In “Sentimental Journeys,” Didion writes, “The imposition of a sentimental or false narrative on the disparate and often random experience that constitutes the life of a city or a country means, necessarily, that much of what happens in that city or country will be rendered merely illustrative, a series of set pieces, or performance opportunities.” Trump has been performing for months now, spinning “the disparate and often random experience” of the United States into a narrative that appeals to many Americans’ basest fears. And it seems no matter how outrageous that narrative gets, it voices exactly what a good deal of the electorate wants to hear.
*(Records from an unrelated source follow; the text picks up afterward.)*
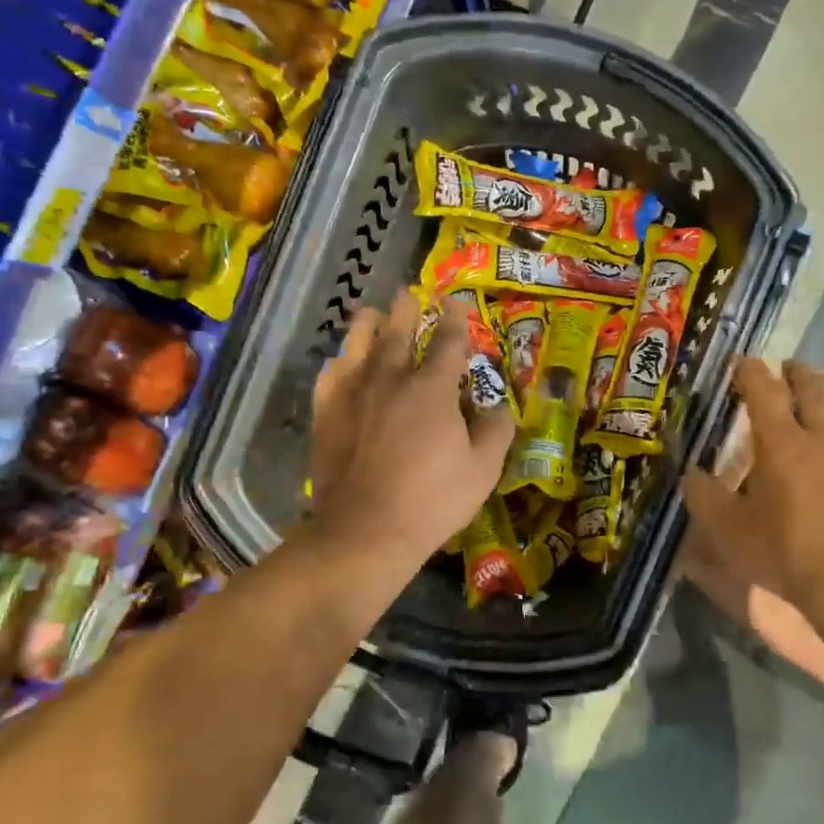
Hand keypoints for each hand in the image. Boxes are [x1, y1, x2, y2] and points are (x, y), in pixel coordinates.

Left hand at [309, 291, 514, 565]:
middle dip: (406, 309)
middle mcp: (390, 380)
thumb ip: (495, 430)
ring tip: (370, 313)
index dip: (455, 319)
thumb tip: (497, 405)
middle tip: (408, 293)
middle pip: (397, 333)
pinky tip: (341, 362)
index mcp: (432, 389)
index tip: (457, 301)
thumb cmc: (433, 500)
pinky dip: (339, 363)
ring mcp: (353, 395)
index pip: (448, 342)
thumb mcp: (483, 469)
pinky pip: (330, 376)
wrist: (365, 530)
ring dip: (367, 324)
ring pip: (358, 345)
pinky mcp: (326, 415)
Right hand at [682, 359, 823, 611]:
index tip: (742, 362)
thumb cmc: (786, 553)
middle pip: (813, 386)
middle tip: (787, 369)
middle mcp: (823, 434)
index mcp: (780, 444)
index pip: (763, 391)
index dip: (750, 371)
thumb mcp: (729, 531)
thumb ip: (705, 496)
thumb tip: (690, 471)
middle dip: (797, 372)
There have been attempts to break America’s infatuation with Trump’s sentimental narrative—John Oliver’s “Make Donald Drumpf Again” campaign, Mitt Romney’s call to Republicans to wake up to the fact that Trump doesn’t “tell it like it is.” But as of yet, these cries for the country to wake up from the Trump dream haven’t done much to slow Trump’s success in the primaries and caucuses.

Perhaps what we need to do is not just break down Trump’s sentimental narrative—no amount of replaying Trump’s rhetoric back to his supporters to point out its flaws seems to be shaking voters’ confidence in him—but acknowledge our own complicity in building and buying into sentimental narratives. Indeed, every politician is, to some degree, crafting a sentimental narrative in their campaign—it’s necessary to do so. The issue is that the narrative necessarily leaves complexity out. Bernie Sanders’s narrative is largely about Wall Street and campaign finance reform, Hillary Clinton’s is largely about continuing on Barack Obama’s path, Ted Cruz’s is largely about being a proven conservative and defending the Constitution, John Kasich’s is largely about Washington being obsolete.

But we voters are just as guilty of building up these narratives about our preferred candidates and against those we despise, and, it’s not serving us well. We all suffer from confirmation bias, in which we seek out information that confirms our preexisting worldviews and block out information that might challenge those notions. Once we choose a candidate, it is difficult to earnestly look at criticisms of that candidate, let alone criticize that candidate. But not to do so is to believe in their positions and shortcomings as inevitable.

I teach Joan Didion’s “Sentimental Journeys” because I want my students to look underneath received narratives, to question the status quo, to think critically. All of us—not just Trump supporters—could stand to think more critically when it comes to this election, lest we allow the candidates’ campaigns “inevitability [to remain] the given, the heart, the first and last word on which all the stories rested,” as in “Sentimental Journeys.”